Les femmes et les enfants sont confrontés à un risque élevé d'être réduits en esclavage

2 décembre 2021

L’esclavage continue de sévir dans le monde, les femmes et les filles représentant la majorité des victimes de ce fléau, a rappelé jeudi le Secrétaire général de l’ONU, António Guterres, à l’occasion de la Journée internationale pour l’abolition de l’esclavage.

« La servitude pour dettes, le servage et le travail forcé, la traite des personnes à des fins d’exploitation – y compris l’exploitation sexuelle, le mariage forcé, le travail des enfants – et le recrutement d’enfants dans les conflits armés sont des manifestations contemporaines de l’esclavage, qui toutes constituent des crimes et sont des violations flagrantes des droits humains », a-t-il noté dans un message.

Aujourd’hui, sur les plus de 40 millions de personnes victimes de l’esclavage, une sur quatre est un enfant ; trois sur quatre sont des femmes et des filles.

« Les femmes et les filles issues de groupes minoritaires sont parmi les plus vulnérables », a souligné M. Guterres, rappelant qu’il y a vingt ans, la Déclaration et le Programme d’action de Durban soulignaient le lien entre le racisme, la discrimination et la traite des êtres humains.

Fonds de contributions volontaires

Selon le chef de l’ONU, la pandémie de Covid-19 a mis en évidence qu’une plus grande vigilance s’imposait. Il a demandé aux États membres, à la société civile et au secteur privé de renforcer leur action collective « pour mettre fin à cette pratique abominable qu’est l’esclavage ».

Il a invité instamment tous les pays à redoubler d’efforts pour identifier et protéger les victimes et les survivants, notamment en contribuant au fonds de contributions volontaires des Nations Unies pour la lutte contre les formes contemporaines d’esclavage.

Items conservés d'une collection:
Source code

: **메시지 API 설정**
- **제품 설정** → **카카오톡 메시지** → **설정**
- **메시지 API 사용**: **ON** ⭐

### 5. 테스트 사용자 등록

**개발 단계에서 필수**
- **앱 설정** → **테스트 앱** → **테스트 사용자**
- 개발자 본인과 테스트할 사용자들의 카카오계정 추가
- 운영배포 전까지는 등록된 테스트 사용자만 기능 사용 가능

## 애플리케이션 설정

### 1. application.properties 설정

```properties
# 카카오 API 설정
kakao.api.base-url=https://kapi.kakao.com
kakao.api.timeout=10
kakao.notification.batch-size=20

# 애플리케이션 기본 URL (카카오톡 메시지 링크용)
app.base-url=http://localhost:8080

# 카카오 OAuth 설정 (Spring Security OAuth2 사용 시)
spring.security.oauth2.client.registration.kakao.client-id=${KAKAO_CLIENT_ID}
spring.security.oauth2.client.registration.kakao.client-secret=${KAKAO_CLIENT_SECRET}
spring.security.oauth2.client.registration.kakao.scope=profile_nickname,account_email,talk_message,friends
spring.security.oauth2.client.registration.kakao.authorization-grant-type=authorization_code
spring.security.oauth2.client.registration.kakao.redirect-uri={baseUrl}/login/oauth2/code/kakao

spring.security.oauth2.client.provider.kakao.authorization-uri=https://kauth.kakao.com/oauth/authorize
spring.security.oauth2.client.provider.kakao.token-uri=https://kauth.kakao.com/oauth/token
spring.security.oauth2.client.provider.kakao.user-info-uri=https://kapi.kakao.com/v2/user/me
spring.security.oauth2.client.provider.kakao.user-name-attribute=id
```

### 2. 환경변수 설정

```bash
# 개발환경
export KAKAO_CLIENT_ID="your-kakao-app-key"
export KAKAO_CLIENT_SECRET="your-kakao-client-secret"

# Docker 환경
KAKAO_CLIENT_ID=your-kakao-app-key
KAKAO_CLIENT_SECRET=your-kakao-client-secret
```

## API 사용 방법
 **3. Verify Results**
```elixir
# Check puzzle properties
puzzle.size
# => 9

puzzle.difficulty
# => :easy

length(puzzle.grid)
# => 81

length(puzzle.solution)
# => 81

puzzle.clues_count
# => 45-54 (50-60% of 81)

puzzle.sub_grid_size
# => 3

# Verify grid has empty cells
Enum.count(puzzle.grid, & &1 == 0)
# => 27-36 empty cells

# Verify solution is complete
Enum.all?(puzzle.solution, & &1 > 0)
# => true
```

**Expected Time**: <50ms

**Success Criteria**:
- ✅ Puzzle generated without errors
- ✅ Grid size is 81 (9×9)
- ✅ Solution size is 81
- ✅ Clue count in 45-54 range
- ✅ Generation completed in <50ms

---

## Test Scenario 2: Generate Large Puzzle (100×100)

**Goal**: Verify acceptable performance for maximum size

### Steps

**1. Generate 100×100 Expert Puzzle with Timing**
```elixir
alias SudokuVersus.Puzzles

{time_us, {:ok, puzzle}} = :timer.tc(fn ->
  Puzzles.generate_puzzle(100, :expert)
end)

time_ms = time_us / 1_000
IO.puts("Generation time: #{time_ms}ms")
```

| À faire |
- A) Indiquez si chacune des affirmations suivantes concorde avec l'extrait sur l'esclavage, en répondant par oui ou par non et en citant à l'identique les mots qui tranchent : (i) plus de 40 millions de personnes sont victimes de l'esclavage ; (ii) les enfants représentent la moitié des victimes de l'esclavage ; (iii) le message a été publié à l'occasion de la Journée internationale pour l'abolition de l'esclavage.
- B) Remplacez "filles" par "jeunes filles" dans le passage de l'extrait sur l'esclavage qui s'ouvre sur les mots contenant "2 décembre 2021" et se ferme sur "et des filles.", puis recopiez ce passage.
- C) Poursuivez l'article sur l'esclavage à la suite de sa dernière phrase.

| Réponses dans l'ordre |
- A)
(i) Oui : « sur les plus de 40 millions de personnes victimes de l’esclavage ».
(ii) Non : « une sur quatre est un enfant ».
(iii) Oui : « à l’occasion de la Journée internationale pour l’abolition de l’esclavage ».

- B)
2 décembre 2021

L’esclavage continue de sévir dans le monde, les femmes et les jeunes filles représentant la majorité des victimes de ce fléau, a rappelé jeudi le Secrétaire général de l’ONU, António Guterres, à l’occasion de la Journée internationale pour l’abolition de l’esclavage.

« La servitude pour dettes, le servage et le travail forcé, la traite des personnes à des fins d’exploitation – y compris l’exploitation sexuelle, le mariage forcé, le travail des enfants – et le recrutement d’enfants dans les conflits armés sont des manifestations contemporaines de l’esclavage, qui toutes constituent des crimes et sont des violations flagrantes des droits humains », a-t-il noté dans un message.

Aujourd’hui, sur les plus de 40 millions de personnes victimes de l’esclavage, une sur quatre est un enfant ; trois sur quatre sont des femmes et des jeunes filles.

- C)
Selon des experts indépendants de l'ONU, dont Tomoya Obokata, Rapporteur spécial sur les formes contemporaines d'esclavage, des défis mondiaux tels que la Covid-19, le changement climatique et les conflits armés ont amplifié les vulnérabilités existantes.

Dans un communiqué de presse conjoint, ces experts estiment que « les inégalités entre les sexes sont au cœur des formes contemporaines d'esclavage », mais notent que ces pratiques sont également alimentées par des formes de discrimination croisées, telles que la race, le statut social et économique, l'âge, le handicap, l'orientation sexuelle et le statut migratoire.

Selon eux, « il faut en priorité faire en sorte que les auteurs rendent des comptes, car actuellement l'impunité prévaut dans beaucoup trop de cas ».

« L'esclavage sous toutes ses formes doit cesser pour tout le monde, y compris les femmes et les enfants dans les contextes de conflit armé. L'esclavage est une honte pour l'humanité qui, au XXIe siècle, ne peut être tolérée », concluent-ils.